Canicule: 76% de surmortalité en Wallonie, le système de prévention wallon sous le feu des critiques
Avec 76% de surmortalité en juin, la Wallonie a payé le prix fort de la première vague de chaleur. Alors qu'un nouvel épisode caniculaire arrive, de nombreux observateurs demandent des mesures immédiates pour éviter que le drame ne se reproduise.

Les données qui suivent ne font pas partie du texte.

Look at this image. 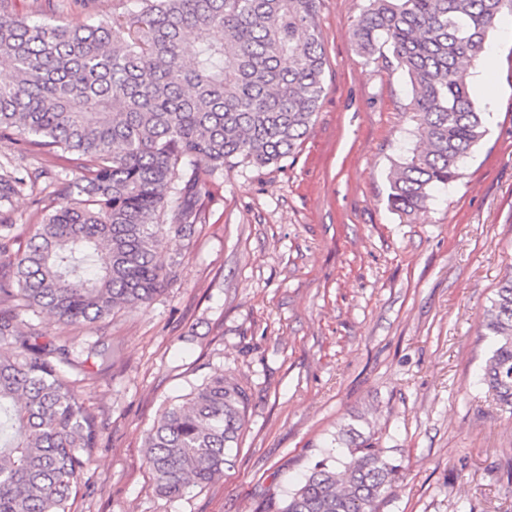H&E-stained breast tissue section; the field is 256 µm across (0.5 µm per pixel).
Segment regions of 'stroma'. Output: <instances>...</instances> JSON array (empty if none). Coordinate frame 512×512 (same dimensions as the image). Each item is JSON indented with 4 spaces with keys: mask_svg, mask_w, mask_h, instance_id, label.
Masks as SVG:
<instances>
[{
    "mask_svg": "<svg viewBox=\"0 0 512 512\" xmlns=\"http://www.w3.org/2000/svg\"><path fill=\"white\" fill-rule=\"evenodd\" d=\"M117 5L61 0L51 20L95 24ZM367 5L319 0L327 65L313 127L278 163L209 179L204 223L158 250L172 273L150 304L68 328L25 313L66 340L100 421L72 512H266L345 430L379 435L402 466L382 512H512V412L478 383L492 350L482 315L512 272V31L496 25L472 81L485 137L454 183L402 217L388 173L415 122L402 73L354 48ZM0 167L41 173L9 206L21 249L73 167L7 142ZM215 372L251 394L238 448L219 480L159 496L146 434Z\"/></svg>",
    "mask_w": 512,
    "mask_h": 512,
    "instance_id": "obj_1",
    "label": "stroma"
}]
</instances>
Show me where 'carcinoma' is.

Publié par Demetrio Scagliola
Résumé de l'article
- 1.747 décès supplémentaires en Belgique entre le 18 juin et le 1er juillet, soit une surmortalité de 47,8%, la pire depuis 2000
- La Wallonie a enregistré 76% de surmortalité, contre 60,9% à Bruxelles et 31,4% en Flandre, soulevant des questions sur l'efficacité des mesures de prévention
- Un sommet d'urgence se tient ce mercredi sous la présidence du ministre Coppieters pour éviter que le scénario ne se répète lors de la deuxième vague imminente
Les données publiées ce mercredi par Sciensano sont accablantes. Entre le 18 juin et le 1er juillet, la Belgique a enregistré 1.747 décès supplémentaires, soit une surmortalité de 47,8% par rapport aux années précédentes. Du jamais vu depuis le début des analyses en 2000. Lors de la dernière grande vague de chaleur, en août 2020, la surmortalité n'avait atteint que 37,5%, avec 557 décès supplémentaires. Et alors qu'une deuxième vague de chaleur s'annonce dans les prochains jours, la question est désormais de savoir comment éviter que ce scénario catastrophique ne se reproduise.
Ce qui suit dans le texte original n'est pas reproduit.